Finissons-en avec l’illusion que produisent les mots et les apparences. L’économie des frais de perception est certes à l’avantage de l’impôt direct. Il peut se défendre par une simplicité relative, qui n’est pas toujours, mais qui peut être parfois une supériorité réelle ; mais est-il toujours plus proportionnel et toujours plus doux pour les travailleurs ? Parmi ceux-ci, il faut placer les petits fonctionnaires et les petits entrepreneurs, ainsi que la masse un peu besoigneuse qui comprend les petits rentiers. Que l’impôt direct soit payé ou seulement avancé par le producteur pauvre, qui se le fait dans le second cas rembourser par des consommateurs le plus souvent pauvres eux-mêmes, ce sont toujours les pauvres qui paient. Or quel moyen a-t-on de prévenir ou d’empêcher ces effets de la loi de l’offre et de la demande ? En ce sens, une addition à la patente ne serait guère démocratiquement préférable à telle taxe indirecte, mutile d’ajouter qu’une addition à l’impôt des portes et fenêtres, déjà si critiquable, ne serait ni populaire ni proportionnelle au revenu des familles. Et comment croire qu’on arriverait mieux que par les taxes indirectes à établir un impôt démocratique en surtaxant les actions et obligations des entreprises industrielles divisées en petites coupures entre les mains des petits capitalistes !
......
But de l'exercice
D'après le texte sur l'impôt direct, quelles catégories faut-il placer parmi les travailleurs ? Les items qui suivent proviennent d'une autre source que le texte sur l'impôt direct.

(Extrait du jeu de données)
......
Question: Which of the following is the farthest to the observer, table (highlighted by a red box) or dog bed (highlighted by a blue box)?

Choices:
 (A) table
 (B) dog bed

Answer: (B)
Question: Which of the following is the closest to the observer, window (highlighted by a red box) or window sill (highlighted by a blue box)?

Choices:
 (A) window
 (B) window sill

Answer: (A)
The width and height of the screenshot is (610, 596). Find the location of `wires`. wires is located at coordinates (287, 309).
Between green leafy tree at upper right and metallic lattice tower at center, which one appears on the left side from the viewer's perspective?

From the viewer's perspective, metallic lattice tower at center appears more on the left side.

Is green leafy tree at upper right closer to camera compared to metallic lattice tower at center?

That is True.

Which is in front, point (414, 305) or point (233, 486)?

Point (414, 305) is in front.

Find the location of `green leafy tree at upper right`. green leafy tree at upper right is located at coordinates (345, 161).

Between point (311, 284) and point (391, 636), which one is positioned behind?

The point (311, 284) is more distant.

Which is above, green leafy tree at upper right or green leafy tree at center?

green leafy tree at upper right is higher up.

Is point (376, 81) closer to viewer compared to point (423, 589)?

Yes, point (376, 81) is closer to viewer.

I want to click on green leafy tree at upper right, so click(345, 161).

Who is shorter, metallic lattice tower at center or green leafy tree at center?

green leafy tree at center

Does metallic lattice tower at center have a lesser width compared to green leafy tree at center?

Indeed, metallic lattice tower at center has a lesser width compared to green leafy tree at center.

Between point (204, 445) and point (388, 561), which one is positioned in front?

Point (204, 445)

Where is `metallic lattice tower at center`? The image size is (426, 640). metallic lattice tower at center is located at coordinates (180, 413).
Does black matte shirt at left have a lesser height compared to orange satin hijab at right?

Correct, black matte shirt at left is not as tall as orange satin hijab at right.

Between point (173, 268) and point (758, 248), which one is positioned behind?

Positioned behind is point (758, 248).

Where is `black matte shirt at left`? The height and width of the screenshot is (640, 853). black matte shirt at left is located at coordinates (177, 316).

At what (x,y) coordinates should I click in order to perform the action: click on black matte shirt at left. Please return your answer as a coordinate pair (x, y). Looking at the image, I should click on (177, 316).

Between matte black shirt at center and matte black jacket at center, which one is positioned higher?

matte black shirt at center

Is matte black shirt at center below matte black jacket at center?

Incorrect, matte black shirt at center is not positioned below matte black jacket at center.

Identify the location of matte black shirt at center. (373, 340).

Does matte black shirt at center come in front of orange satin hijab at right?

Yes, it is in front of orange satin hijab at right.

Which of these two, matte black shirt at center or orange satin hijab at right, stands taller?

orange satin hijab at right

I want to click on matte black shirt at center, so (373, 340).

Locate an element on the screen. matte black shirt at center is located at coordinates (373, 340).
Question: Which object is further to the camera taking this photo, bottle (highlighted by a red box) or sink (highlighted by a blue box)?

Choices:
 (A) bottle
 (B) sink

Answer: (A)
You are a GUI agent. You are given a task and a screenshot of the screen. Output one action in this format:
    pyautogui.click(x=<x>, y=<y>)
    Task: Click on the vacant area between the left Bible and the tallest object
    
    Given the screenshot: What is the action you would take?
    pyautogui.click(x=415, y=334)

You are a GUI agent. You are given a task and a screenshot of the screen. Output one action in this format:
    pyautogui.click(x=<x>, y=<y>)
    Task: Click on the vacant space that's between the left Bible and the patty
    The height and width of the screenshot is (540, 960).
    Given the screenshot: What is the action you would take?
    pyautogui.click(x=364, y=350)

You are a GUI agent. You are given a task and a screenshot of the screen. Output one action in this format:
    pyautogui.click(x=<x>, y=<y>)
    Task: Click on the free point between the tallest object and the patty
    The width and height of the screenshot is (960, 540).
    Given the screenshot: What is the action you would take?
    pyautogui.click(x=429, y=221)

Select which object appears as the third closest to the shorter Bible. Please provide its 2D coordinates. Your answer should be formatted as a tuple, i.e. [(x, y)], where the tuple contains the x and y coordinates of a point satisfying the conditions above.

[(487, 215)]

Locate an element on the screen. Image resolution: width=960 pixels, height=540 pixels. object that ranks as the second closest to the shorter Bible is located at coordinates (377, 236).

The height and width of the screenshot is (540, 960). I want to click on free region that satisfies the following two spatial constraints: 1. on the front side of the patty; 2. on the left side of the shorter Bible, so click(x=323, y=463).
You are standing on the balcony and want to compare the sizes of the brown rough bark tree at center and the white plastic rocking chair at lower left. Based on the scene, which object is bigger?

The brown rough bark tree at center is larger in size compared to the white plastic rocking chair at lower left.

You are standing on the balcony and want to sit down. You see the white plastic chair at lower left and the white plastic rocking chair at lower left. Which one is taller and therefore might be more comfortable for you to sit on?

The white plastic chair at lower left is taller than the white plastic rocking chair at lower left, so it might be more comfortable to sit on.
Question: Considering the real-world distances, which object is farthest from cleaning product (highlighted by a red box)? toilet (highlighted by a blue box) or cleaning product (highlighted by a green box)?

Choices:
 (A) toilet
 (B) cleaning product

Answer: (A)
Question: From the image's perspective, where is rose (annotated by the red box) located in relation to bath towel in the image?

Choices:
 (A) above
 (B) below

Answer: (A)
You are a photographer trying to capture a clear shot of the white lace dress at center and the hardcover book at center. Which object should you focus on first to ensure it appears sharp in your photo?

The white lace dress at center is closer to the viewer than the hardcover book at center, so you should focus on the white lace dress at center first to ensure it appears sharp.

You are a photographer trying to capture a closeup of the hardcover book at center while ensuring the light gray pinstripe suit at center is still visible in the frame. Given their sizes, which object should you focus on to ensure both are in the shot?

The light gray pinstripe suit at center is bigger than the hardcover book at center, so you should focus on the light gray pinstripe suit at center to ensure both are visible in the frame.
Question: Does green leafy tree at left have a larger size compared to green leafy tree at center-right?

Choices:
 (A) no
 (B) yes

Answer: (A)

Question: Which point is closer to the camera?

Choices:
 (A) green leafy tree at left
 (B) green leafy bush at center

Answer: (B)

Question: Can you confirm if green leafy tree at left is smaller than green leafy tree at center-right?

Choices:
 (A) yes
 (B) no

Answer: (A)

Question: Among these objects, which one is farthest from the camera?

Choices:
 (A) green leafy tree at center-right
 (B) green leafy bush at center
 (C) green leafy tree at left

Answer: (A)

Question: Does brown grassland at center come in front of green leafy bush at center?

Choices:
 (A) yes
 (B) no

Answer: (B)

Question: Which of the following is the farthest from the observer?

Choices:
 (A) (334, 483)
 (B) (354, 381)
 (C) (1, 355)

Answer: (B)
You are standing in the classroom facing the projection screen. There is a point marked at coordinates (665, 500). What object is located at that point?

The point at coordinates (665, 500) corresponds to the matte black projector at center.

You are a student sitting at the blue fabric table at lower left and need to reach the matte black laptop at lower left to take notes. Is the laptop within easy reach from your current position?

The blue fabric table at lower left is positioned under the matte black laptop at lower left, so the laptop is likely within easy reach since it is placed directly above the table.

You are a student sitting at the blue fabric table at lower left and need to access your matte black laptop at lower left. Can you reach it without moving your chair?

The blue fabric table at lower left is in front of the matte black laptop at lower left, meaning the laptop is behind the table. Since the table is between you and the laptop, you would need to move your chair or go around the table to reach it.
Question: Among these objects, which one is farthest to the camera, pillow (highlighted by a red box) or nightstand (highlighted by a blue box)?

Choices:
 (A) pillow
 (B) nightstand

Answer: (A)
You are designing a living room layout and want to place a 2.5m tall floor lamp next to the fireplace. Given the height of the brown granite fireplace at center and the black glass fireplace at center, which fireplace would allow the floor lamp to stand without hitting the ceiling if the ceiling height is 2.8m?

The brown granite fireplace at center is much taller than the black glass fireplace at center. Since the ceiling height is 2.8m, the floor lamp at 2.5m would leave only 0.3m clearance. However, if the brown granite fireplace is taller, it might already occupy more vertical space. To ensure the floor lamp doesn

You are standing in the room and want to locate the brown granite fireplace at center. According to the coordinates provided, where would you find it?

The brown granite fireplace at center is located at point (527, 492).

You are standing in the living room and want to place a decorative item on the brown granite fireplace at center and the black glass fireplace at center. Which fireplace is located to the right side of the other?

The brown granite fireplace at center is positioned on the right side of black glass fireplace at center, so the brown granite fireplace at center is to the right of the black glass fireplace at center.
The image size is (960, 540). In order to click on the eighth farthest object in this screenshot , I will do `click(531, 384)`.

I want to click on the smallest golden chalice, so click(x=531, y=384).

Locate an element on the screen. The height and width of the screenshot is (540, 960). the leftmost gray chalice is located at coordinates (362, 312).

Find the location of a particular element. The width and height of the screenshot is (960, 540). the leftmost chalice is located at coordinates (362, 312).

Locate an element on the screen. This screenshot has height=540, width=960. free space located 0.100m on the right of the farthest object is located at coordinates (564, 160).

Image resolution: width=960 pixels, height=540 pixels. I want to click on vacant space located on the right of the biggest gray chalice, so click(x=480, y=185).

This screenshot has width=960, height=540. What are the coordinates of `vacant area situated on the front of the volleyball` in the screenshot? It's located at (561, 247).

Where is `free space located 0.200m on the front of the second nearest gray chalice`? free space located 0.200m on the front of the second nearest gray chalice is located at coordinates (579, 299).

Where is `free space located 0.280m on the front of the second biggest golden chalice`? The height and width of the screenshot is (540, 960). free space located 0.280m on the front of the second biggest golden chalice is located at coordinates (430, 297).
......
Réponse complète
Les petits fonctionnaires, les petits entrepreneurs et la masse un peu besoigneuse qui comprend les petits rentiers.